TRANSFORMERS:FACTORS episode:4 [亜の預言者]


虹の向こう、既に亜の世界は遠くに見える
幾つかの光の輪をくぐり、私は還って来たのだ
あの、バカバカしい世界から。まるで夢から醒めるように。

体に感覚が戻る、痛みと快感の間にあるような感触
パキパキと音を立てて、死した筈の私が再生する。

「アーデンパープル、亜空間より転送完了」

機械的な、しかしどこか気の抜けた声が
何か数字の羅列を読み上げ、生まれ落ちたばかりの
私の体を解析し、徐々に体を現実に引き戻してゆく。

「本当に、生き返ったみたいね。タコも居るし夢じゃないのか」

少し前、私は死んだ。
激しい闘いの中で、体を斬られ、最終的には爆散した。
...らしい、途中から既に記憶はない。

だけど、その魂は亜の世界に住むある存在に救われ
私の新しい体と、力を与えて送り返してくれたのだ。
それが良かったのかは解らない、だけど感謝はしている

「パープル、データ解析完了。

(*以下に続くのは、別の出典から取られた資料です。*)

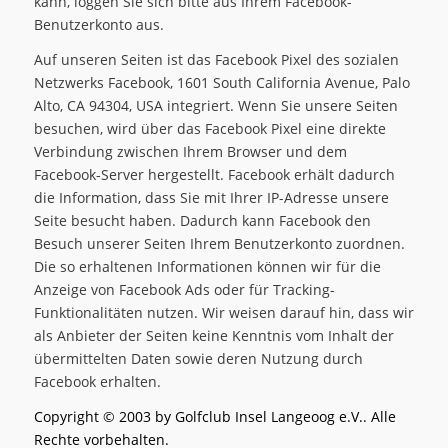
kann, loggen Sie sich bitte aus Ihrem Facebook-
Benutzerkonto aus.
Auf unseren Seiten ist das Facebook Pixel des sozialen
Netzwerks Facebook, 1601 South California Avenue, Palo
Alto, CA 94304, USA integriert. Wenn Sie unsere Seiten
besuchen, wird über das Facebook Pixel eine direkte
Verbindung zwischen Ihrem Browser und dem
Facebook-Server hergestellt. Facebook erhält dadurch
die Information, dass Sie mit Ihrer IP-Adresse unsere
Seite besucht haben. Dadurch kann Facebook den
Besuch unserer Seiten Ihrem Benutzerkonto zuordnen.
Die so erhaltenen Informationen können wir für die
Anzeige von Facebook Ads oder für Tracking-
Funktionalitäten nutzen. Wir weisen darauf hin, dass wir
als Anbieter der Seiten keine Kenntnis vom Inhalt der
übermittelten Daten sowie deren Nutzung durch
Facebook erhalten.
Copyright © 2003 by Golfclub Insel Langeoog e.V.. Alle
Rechte vorbehalten.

正常状態です」

目前のタコ型ロボットが仕事を終え、フヨフヨと宙を舞う
その周囲は、現世...というにはあまりに暗い場所
微かに見える景色は森の中と言った風だが
生き返ったという感触すら感じさせない
なんとも言えない気味の悪さがあった。

「ここ何処だか解る?...地球って滅んだ?」

私が一度死んだ場所、地球の日本...なのだろうか
それにしては随分と...闇が深すぎる

「座標確認...現在地点・狭間、地球ではありません」

目の前の機械が言う場所というには曖昧すぎる答え
どうやら、まだ完全に夢から覚めたわけでもないらしい

「狭間ってお前、ポンコツかよ!あんのボケ神...ッ!?」

気を紛らわせるように声を上げた矢先
強烈な気配が、肌に突き刺さるように無数に迫る

なにか巨大で、全身を絞り上げるような歪な感触に体は硬直する。
言うなれば...これが正しい恐怖と言う感覚なのだろうか

『死シタ魂、我ノ者ナリ』

全身にうねり回る感触は、次第に声のように聞こえ
段々とそれが自身を蝕む者であると実感させてゆく

これは何だ...あれは何者だ
理解よりも先にその声は、体の中を支配しようと全身に迫っている

「悪いけど、また死ぬ気は...無いのよねっ!」

硬直した体は悲鳴を上げながら拳を握り
意地と言う名の力が、腹の底から叫びを上げる
声が突き抜け、無理矢理に振るい上げ
目前に存在している...であろう、歪に拳が叩き込まれる

『...亜ノ力...難イチカラッ』

叩き込んだ右腕、その先にはめ込まれた宝玉が
目前の歪の姿を映し出し、砕く
その姿はまるで灰になった屍というべき異形

悲鳴のような声が突き抜けると
体を縛る感覚も消え、目前の世界は光を取り戻している

「現在地点・地球、日本。以下お伝えしますか?」

膝をつき、姿勢を落としたまま
与えられた情報を飲み込み、理解する
やはり死んだ時点での場所に戻ってきていた
...しかし、邪魔が入った、とんでもない邪魔が。

「いや、良いわ...ったく、何なのよアレ」

幾多の戦いをくぐり抜け、死すらも経験した自分ですら
恐怖、ただその一つの感覚に飲み込まれた...アレは一体何なのか
考えても答えなど浮かぶはずもない、だが気にかかるのは確かだ。

「この力は苦手そうだったわね...あれ潰せば、復帰も楽か」

何日、何年の時間が過ぎたのかもまだ解らない
だが、開いた期間を埋めるには、手っ取り早いのは武勲を上げること
先程の歪なレベルの相手ならば申し分はないだろう

「よし、じゃあ復帰第1号は奴の首だわ、行くわよタコ」

タコ型ロボットの頭を軽く叩くと
背中の羽根を展開し、軽く宙に舞う
ホンの10センチ程度体は、この世界では誰の目にも気づかれることはない

「了解、何処へ向かいますか?」

「そうね...情報集めにバカ神の知り合いの所にでも行行くか」

目的地が決まると、まるで跳ねるように
紫の影は遥か彼方へと飛び去ってゆく。

この小さな世界の出来事が、次の瞬間には波紋を描き
その波紋は次第に広がり、地球...そして宇宙すらも超え
遥か異界にも及ぶ戦いに発展してゆく
それは少し未来の話、もう、ほんの直ぐ側に有る未来の物語。